Conceber uma ambição para a Lusa

Portugal não pode contentar-se em dispor de uma agência de informação tão limitada no seu perímetro de ação…


 J.-M. Nobre-Correia

No último dia de julho, o Estado compra participações de acionistas privados na agência Lusa e passa a deter 95,86% do seu capital. Notícia que cai na indiferença geral de um país em férias. E até mesmo numa relativa distração dos média, quando Lusa dispõe em Portugal de um estatuto de monopólio de facto como agência de informação geral. Quando em boa parte dos países vizinhos, a grande agência nacional de informação conta com uma ou mais concorrentes que lhe disputam clientes, propondo abordagens diferentes da atualidade.

Que esta alteração de fundo não tenha “provocado ondas”, traduz bem a inconsistência de um meio político que, na sua maioria, prefere média canalizadores de comunicação oficiosa e não vigilantes atentos e críticos da atualidade. Mas é também o reflexo de um panorama mediático nacional particularmente pobre. Com uma imprensa diária e semanal pouco numerosa, com um conteúdo jornalístico original fraco, tiragens baixas e poucos leitores. E com um audiovisual (rádio e televisão) onde a opinião de “comentadores” todo-o-terreno faz figura de jornalismo, em vez da mais elementar investigação, verificação, perspetivação e análise de factos de atualidade.

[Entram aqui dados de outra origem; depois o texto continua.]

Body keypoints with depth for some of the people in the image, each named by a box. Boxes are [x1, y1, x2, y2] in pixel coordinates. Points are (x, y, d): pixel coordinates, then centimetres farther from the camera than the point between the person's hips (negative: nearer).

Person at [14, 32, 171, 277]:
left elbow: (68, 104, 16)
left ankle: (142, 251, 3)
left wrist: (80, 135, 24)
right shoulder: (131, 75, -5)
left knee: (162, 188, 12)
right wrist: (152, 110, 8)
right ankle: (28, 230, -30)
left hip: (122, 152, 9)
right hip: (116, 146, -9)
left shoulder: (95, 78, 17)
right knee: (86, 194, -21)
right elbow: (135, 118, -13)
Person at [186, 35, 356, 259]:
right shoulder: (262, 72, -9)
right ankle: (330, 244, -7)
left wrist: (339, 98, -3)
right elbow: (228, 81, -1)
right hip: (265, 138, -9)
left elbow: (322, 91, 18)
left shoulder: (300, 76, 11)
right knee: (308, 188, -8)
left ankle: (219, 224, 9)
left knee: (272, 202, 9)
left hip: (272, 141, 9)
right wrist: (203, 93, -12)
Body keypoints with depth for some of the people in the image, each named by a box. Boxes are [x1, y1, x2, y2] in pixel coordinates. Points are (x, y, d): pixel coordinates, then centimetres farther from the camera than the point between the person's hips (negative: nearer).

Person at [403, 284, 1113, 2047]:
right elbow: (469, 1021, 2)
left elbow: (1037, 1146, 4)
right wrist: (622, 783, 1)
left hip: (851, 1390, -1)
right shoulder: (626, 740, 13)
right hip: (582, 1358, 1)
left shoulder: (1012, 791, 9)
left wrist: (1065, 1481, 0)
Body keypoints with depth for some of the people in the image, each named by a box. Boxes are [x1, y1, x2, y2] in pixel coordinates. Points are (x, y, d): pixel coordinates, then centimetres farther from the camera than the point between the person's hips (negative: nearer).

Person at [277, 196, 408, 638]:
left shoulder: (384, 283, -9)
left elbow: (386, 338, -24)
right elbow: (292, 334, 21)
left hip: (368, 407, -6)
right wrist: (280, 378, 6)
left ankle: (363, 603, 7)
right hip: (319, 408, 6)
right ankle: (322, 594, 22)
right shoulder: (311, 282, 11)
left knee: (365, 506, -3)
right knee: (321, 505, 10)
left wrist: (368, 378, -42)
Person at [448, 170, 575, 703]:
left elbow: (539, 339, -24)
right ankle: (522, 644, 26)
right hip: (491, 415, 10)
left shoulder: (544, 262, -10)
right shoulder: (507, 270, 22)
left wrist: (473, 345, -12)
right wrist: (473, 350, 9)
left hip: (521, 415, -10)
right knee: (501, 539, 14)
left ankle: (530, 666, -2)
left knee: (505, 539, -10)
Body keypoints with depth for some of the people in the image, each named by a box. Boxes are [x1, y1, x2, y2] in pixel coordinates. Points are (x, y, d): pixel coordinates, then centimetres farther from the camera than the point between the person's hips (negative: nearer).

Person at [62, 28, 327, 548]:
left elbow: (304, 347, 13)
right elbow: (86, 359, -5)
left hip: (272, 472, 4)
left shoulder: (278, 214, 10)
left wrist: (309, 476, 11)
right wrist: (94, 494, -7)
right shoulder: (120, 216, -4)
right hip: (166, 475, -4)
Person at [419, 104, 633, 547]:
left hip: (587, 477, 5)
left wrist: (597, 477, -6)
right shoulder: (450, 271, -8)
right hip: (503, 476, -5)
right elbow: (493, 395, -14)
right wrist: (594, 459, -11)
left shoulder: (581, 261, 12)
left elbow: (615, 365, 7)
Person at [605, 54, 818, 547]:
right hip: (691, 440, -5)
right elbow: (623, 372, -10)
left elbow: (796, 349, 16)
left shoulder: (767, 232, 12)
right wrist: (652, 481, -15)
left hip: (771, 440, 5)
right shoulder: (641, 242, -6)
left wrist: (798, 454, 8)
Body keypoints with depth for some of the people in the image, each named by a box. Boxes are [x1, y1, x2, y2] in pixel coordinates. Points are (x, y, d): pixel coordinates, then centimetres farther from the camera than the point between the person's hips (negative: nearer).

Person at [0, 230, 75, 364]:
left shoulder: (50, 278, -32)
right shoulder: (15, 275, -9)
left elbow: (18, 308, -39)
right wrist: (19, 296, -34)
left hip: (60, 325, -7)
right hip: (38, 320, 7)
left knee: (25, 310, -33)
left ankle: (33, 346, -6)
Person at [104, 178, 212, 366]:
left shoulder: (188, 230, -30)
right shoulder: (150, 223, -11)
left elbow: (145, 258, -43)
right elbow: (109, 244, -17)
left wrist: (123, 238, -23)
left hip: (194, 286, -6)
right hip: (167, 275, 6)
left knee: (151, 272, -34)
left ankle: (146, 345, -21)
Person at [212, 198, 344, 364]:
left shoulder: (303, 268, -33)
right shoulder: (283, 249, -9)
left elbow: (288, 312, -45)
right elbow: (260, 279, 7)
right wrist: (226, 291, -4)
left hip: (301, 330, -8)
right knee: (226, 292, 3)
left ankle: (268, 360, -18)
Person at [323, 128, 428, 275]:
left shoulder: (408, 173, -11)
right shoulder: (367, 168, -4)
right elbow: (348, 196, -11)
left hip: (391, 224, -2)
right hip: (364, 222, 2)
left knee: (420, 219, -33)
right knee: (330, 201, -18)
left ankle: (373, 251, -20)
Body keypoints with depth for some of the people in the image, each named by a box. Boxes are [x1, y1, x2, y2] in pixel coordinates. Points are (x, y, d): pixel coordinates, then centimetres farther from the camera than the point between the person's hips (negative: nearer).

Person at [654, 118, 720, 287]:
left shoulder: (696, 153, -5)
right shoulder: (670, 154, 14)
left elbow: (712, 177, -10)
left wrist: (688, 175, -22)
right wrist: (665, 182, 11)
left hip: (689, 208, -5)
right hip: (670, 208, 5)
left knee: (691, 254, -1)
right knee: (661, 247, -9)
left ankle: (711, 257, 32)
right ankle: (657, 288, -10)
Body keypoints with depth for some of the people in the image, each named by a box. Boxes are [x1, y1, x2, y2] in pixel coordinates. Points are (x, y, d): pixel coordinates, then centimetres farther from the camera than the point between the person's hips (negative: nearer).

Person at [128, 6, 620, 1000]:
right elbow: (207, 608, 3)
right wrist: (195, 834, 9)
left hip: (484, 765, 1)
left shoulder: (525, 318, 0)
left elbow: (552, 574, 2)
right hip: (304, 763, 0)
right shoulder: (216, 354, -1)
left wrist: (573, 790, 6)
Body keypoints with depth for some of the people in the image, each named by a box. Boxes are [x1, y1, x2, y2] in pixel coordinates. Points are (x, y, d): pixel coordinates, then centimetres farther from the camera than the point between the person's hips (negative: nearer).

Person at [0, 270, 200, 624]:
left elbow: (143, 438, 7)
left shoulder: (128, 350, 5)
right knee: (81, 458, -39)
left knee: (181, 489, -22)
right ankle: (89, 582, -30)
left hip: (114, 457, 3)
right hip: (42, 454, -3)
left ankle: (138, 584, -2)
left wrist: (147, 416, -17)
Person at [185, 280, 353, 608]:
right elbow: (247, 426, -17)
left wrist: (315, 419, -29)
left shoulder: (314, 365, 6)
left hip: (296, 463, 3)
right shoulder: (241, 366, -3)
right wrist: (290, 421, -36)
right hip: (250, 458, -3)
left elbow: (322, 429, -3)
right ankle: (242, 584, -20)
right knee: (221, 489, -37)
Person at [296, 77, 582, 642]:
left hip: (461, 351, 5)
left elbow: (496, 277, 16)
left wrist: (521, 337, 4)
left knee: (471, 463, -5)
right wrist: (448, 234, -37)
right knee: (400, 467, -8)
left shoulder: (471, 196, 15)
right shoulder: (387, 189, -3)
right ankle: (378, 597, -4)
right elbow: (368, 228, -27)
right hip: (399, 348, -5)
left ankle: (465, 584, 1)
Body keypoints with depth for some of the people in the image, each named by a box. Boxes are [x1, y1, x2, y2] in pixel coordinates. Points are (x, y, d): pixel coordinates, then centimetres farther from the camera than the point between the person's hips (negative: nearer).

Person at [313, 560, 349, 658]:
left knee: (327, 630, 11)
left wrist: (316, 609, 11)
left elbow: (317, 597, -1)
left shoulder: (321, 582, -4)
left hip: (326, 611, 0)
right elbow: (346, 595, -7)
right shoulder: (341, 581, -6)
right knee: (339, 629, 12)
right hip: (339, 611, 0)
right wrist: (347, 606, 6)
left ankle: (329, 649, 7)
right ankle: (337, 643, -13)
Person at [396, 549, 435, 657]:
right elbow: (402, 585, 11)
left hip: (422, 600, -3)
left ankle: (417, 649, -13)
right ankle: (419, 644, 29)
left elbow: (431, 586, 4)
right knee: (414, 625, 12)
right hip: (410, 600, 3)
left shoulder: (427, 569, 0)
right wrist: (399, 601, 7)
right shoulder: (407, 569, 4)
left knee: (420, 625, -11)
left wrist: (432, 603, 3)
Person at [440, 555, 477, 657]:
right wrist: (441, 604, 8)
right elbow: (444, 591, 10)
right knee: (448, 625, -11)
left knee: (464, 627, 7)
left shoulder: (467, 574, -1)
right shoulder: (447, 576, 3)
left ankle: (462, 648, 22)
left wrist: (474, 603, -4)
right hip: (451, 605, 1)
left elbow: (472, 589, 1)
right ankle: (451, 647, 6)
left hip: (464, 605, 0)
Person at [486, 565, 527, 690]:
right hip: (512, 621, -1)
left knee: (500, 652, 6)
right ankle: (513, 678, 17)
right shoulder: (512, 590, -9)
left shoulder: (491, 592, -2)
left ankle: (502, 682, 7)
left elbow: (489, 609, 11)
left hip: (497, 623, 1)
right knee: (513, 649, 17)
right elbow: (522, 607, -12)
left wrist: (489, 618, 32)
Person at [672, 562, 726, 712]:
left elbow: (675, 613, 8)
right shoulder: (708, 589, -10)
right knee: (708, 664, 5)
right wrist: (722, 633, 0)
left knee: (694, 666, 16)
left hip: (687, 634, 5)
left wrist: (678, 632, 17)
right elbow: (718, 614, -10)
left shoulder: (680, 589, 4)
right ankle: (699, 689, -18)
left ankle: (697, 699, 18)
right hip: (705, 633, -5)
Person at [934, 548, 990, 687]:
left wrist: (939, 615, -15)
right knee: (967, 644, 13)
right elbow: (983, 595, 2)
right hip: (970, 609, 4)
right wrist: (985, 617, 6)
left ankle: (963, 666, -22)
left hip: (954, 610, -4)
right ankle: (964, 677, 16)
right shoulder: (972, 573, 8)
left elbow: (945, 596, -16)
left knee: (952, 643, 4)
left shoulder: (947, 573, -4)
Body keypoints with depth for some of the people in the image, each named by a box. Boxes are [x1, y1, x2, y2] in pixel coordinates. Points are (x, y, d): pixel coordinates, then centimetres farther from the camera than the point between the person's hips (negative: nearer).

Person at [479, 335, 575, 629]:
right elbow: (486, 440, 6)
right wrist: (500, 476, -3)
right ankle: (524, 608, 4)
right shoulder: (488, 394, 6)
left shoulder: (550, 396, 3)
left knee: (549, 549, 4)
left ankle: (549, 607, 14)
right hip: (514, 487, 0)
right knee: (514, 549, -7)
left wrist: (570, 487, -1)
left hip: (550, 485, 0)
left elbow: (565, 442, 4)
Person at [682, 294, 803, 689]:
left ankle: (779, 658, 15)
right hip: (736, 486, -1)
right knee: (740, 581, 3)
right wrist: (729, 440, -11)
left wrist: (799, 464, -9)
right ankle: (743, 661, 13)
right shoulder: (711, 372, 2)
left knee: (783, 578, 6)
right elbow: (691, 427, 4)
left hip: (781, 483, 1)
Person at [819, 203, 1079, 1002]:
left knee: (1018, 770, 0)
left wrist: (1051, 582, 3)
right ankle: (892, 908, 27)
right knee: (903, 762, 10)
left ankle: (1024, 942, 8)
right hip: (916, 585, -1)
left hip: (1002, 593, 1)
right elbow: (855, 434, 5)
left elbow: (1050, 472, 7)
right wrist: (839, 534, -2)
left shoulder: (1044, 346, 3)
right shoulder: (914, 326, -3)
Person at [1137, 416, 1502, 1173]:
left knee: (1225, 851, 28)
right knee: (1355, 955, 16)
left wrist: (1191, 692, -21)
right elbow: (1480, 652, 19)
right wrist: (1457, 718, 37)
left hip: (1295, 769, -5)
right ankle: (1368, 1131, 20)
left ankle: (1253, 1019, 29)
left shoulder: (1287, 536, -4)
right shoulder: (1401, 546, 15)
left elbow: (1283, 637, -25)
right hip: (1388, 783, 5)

Porém, a situação de uma agência de informação quase inteiramente controlada pelo Estado, num país onde a noção de autonomia das instituições públicas não faz parte das práticas correntes, não é uma situação sustentável. Sobretudo se Portugal quer de facto dispor de um instrumento à altura das necessidades dos média como de desejáveis ambições internacionais. Pelo que há que repensar as estruturas de propriedade da Lusa assim como o perímetro da sua ação. Dando-lhe uma dimensão de agência internacional em língua portuguesa baseada na Europa, particularmente voltada para os média, as instituições e as empresas dos países lusófonos.

Conviria assim que o capital da Lusa fosse, por um lado, repartido e, por outro lado, alargado. Repartido entre organizações sem fins lucrativos reagrupando os editores de jornais e magazines, de rádios, de televisões e de média em linha portugueses. Alargado aos outros países de língua oficial portuguesa, reagrupados também em idênticas organizações de média de África, de América e de Ásia-Oceânia. E por que não alargado até a fundações representativas de interesses económicos e culturais? Conservando o Estado português uma mera minoria de bloqueio que lhe permitiria intervir em decisões fundamentais sobre opções estratégicas da agência.

Com esta nova configuração, a Lusa deveria passar a estar presente nos grandes centros urbanos dos países de língua portuguesa, assim como nos países onde a presença de nativos de países lusófonos é importante, e nas capitais de países onde se jogam os destinos do mundo em termos políticos, económicos, socioculturais. De modo a propor uma informação que as pequenas agências locais atuais não têm capacidade de abordar, com centros de interesse e uma sensibilidade diferentes da produzida pelas grandes agências mundiais ou transnacionais. De modo também a propor ao resto do mundo, por intermédio dos habituais acordos entre agências, uma abordagem lusófona da atualidade.

Num momento da história em que, como consequência de recentes evoluções tecnológicas, a informação tomou uma dimensão planetária, os média lusófonos não podem continuar a olhar o mundo com a redutora visão do seu jardinzinho. Até porque, no caso português, as reais dimensões do mercado da informação não são de natureza a sustentar uma agência capaz de alimentar os média com a qualidade de informação desejável. E capaz de rivalizar com agências estrangeiras a que os média portugueses têm atualmente que recorrer para poderem ter acesso a uma mais vasta cobertura da atualidade no mundo…

Professor emérito de Informação e Comunicação da Université Libre de Bruxelles


Texto publicado no semanário Expresso, Lisboa, 15 de agosto de 2024, Primeiro Caderno, p. 39.